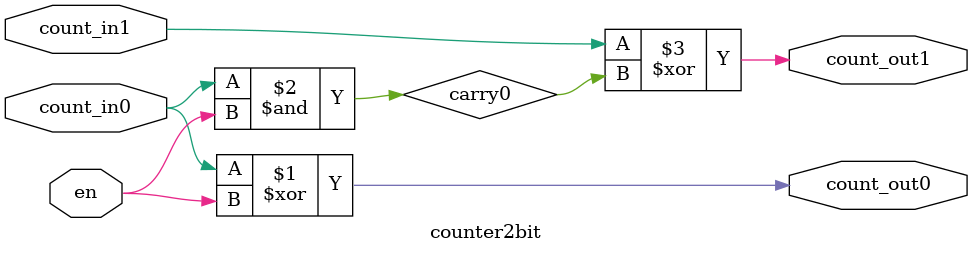
<source format=v>
module counter2bit (
    input en,
    input count_in0,
    input count_in1,
    output count_out0,
    output count_out1
);

wire carry0;

// Bit 0: toggles when enabled
xor xor0 (count_out0, count_in0, en);

// Bit 1: toggles when bit 0 is high and enabled
and and1 (carry0, count_in0, en);
xor xor1 (count_out1, count_in1, carry0);

endmodule

</source>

- - - - -

» Assignment
Repeat exactly the lines of the records from the one containing "wire carry0;" to the last, and include no line outside that stretch.

» Answer for this exercise
wire carry0;

// Bit 0: toggles when enabled
xor xor0 (count_out0, count_in0, en);

// Bit 1: toggles when bit 0 is high and enabled
and and1 (carry0, count_in0, en);
xor xor1 (count_out1, count_in1, carry0);

endmodule

</source>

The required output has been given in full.